Michael Grays's review of Les Miserables



Every show a sell-out; every show a standing ovation.

No surprise to those who know Young Gen’s work, or who saw them man the barricades in 2006.This new production is every bit the equal of that one – some of the cast lucky enough to be in both. And many of this company are making their final appearance with CYGAMS. Because, though it’s easy to forget, this is a youth company, constantly renewing itself.

Ray Jeffery’s direction achieves unbelievable professionalism, in a seamless show where music [Bryan Cass in charge] stage management [Dawn Lawton heading the team], costume, sound and light come together in a flawless whole. [The dockside brothel Lovely Ladies just one of many impressive stage pictures.]

And then of course there are the performers. Many of the huge cast are alternating roles, giving them more to learn, but giving more of the youngsters a chance to shine. So Henri de Lausun, for instance, is a student revolutionary some nights, a strongly sung Javert on others. [The boys’ voices are commendably mature generally; Tom Tull’s Javert is just as spine-tingling in “Stars”.]

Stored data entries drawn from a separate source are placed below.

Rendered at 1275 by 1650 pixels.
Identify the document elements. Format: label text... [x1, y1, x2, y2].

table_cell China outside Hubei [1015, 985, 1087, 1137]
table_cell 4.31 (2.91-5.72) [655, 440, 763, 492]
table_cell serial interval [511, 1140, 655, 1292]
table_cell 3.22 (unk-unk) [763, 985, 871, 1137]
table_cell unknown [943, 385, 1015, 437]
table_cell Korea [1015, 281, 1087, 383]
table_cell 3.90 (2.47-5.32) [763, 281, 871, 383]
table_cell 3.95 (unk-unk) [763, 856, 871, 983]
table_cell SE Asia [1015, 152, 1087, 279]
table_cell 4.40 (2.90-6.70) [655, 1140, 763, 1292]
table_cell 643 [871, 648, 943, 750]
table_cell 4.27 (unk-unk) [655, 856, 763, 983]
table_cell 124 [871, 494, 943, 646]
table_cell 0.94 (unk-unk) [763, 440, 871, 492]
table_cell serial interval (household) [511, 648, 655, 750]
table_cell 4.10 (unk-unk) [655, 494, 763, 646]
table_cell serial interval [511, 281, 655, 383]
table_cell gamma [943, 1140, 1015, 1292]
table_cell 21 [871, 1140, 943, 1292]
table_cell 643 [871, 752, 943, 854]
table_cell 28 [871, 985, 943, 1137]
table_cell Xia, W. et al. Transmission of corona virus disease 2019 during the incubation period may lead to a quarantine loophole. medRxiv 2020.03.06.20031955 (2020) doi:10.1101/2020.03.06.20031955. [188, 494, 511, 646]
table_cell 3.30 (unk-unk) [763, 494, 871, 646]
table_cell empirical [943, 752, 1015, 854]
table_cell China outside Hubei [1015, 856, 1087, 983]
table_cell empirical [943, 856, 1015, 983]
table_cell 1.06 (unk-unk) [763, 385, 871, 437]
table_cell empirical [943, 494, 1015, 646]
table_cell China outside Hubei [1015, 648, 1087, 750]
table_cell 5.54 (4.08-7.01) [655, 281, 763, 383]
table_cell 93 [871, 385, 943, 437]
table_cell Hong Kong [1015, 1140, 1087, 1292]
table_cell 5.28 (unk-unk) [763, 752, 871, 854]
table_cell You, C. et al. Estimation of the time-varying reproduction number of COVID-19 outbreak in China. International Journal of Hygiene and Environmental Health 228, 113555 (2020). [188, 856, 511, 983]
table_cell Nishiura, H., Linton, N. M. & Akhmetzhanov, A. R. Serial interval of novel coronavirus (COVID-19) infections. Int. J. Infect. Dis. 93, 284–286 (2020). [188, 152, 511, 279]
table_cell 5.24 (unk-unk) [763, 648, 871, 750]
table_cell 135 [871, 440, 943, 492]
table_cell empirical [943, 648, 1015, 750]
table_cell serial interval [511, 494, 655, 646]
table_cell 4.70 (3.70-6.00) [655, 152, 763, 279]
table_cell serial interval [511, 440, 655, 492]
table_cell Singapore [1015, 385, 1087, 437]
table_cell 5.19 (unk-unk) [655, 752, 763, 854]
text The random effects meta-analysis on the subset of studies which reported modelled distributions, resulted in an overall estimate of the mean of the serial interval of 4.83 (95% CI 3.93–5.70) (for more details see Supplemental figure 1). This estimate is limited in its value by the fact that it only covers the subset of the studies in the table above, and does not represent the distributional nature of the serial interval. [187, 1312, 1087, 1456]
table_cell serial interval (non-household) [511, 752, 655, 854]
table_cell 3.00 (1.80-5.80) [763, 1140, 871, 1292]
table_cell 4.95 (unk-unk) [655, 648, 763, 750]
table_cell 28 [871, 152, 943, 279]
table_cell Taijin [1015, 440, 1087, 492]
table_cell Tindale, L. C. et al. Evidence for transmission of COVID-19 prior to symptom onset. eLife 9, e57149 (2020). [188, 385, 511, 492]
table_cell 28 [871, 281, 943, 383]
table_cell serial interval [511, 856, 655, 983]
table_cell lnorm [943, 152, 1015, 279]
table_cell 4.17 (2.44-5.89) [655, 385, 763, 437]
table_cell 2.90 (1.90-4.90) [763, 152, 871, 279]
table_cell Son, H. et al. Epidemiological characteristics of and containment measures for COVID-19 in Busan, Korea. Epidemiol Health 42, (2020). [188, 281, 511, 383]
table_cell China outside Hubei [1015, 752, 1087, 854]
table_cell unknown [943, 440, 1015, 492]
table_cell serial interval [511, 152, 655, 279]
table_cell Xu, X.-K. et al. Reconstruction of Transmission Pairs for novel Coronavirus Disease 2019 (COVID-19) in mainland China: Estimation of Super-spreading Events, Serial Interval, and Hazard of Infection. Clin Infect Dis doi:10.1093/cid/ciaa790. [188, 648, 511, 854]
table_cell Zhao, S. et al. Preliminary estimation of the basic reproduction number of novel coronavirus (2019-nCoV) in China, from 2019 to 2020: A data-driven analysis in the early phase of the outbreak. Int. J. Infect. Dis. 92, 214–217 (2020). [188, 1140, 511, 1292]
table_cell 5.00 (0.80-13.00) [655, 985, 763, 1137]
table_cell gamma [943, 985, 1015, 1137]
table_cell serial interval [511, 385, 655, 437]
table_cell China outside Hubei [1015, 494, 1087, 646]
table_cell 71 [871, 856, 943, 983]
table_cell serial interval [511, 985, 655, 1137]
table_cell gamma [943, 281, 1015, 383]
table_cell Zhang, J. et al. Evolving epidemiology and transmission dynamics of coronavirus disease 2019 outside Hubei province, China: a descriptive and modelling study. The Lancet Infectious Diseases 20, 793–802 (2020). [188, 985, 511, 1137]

Most major characters are shared, and it is interesting to see different approaches to these iconic roles. So we enjoy Callum Crisell’s dissolute, evil, baby-faced Thenardier, as well as Josh Butcher’s priceless gawky, grimacing Master of the House – he is also the kindly Bishop in the Prologue.

Two brilliant heroes: Sam Toland’s assured, nuanced approach, or Chester Lawrence’s more visceral Valjean, emotionally charged especially at the start.The romantic Marius is shared between two experienced actors: Bart Lambert, passionate and direct, heartbreaking in A Little Fall of Rain, and Luke Higgins, a convincingly cerebral rebel, a touchingly contemplative survivor in the deserted café.

Though this is very much a company show, with the ensembles one of its great strengths, some performances do stand out [though there’s not a single weak link in either cast]. Alice Masters makes a vulnerable Fantine, but knows how to sell a show-stopper. Sophie Walker has great presence as the feisty Eponine, one of the most complex characters in the piece. And Kathryn Peacock’s Cosette has an attractive vocal style.


As the hot-headed leader of the young revolutionaries, Andrew Steel gives an inspiringly impassioned performance, and Gavroche, youngest recruit to the cause, is a cheeky, confident Jackson Buckler, and not only in his spotlight moments.The trio and quartet towards the end of Act One are both beautifully sung and staged, there’s a poignant nobility to the staging of Empty Chairs, and the enormous forces are always thoughtfully deployed.

Do You Hear The People Sing is built skilfully, both musically and visually; the conga exit from the Ballroom [the setting effectively suggested by a couple of swags and a lintel] and the whole company entrance for the rousing finale are perfectly timed.